The design of heterogeneous SoCs has shown a growing trend in the latest
years, since the end of Moore's Law and Dennard Scaling made hardware
acceleration the only viable solution too keep the pace with increasing
performance demands in the HPC industry.
However, the state of the art lacks any general methodology for
accurately predicting the throughput of a hardware accelerator in a
system where resources like buses and memory are contended between many
computing elements.
A performance prediction is mandatory for SoC optimization, because both the
simulation and the FPGA implementation of complex SoCs require too much time
to explore a significative part of the design space.

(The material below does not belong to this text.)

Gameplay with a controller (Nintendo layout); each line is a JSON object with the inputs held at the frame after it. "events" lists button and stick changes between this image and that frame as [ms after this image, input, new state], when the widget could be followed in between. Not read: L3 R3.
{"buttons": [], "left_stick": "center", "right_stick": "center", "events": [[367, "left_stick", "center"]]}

The main idea behind TANGRAM is quite simple: unleashing the power of
machine learning to predict the throughput of applications in different
configurations. TANGRAM is a collection of area and performance results of
more than 40000 different SoC configurations, that differ for size and chosen
applications. This dataset aims to help researchers develop new methodologies
for effectively predicting the throughput of accelerators in environment with
high traffic and resource contention, boosting the research of new optimization
solutions for heterogeneous SoCs.

## Repository organization

The repository is organized as follows:

* `data` contains all the area and performance results related to the SoCs
  that have been implemented and tested. This folder is further divided in
  `EX` and `NX`.

* `models` includes the three models used to validate the TANGRAM dataset,
  namely the Gaussian Process, the K-Nearest Neighbors, and the Random
  Forest.

* `scripts` contains two Python scripts, `regression_main.py` and
  `optimization_main.py`, that compute the
  regression error, and identify the optimal configuration with an iterative
  procedure given a set of constraints on the throughput, respectively.


## Getting started

The repository contains two Python scripts, `regression_main.py` and
`optimization_main.py`, intended to showcase two exemplifying usages of the
TANGRAM dataset.

In order to use the scripts, the user must ensure the following Python
dependencies:

`pip install scikit_learn`

`pip install matplotlib`

Both the scripts can be launched by simply specifying the JSON file corresponding
to the scenario for which we would like to perform the regression or the optimization
(note that the optimization script is intended to be used with exhaustive scenarios,
i.e. the ones in the `EX` folder). The JSON file containing the tiles information is
needed as well. For example, if we want to find the regression
error for the NX1 random scenario, from the main folder we run:

`python3 scripts/regression_main.py data/NX/nx1/nx1_rand.json data/tiles_virtex7.json `

The scripts can be tuned to adjust the experiments as needed.
Regarding the `regression_main.py` script, the user can change the number of tests
and the explored training set sizes.
For the `optimization_main.py` script, the user can modify the number of tests,
the maximum number of iteration for the optimization process, and the throughput
threshold of each application (refer to the `tiles_*.json` files to get an idea of
the throughput of the various applications).


## Intended use

The goal of the TANGRAM dataset is to allow researchers to develop methodologies
for performance prediction and optimization of complex SoCs without having to generate
the necessary hardware results by themselves.
In this sense, the scripts included in this repository can be viewed as templates for
the use and manipulation of the dataset.
A researcher wanting to design a novel methodology for performance prediction could start
by modifying the source files available in the `models` folder, developing new approaches that
adopt customized regression models and/or make use of a more extensive set of accelerators and
SoC features.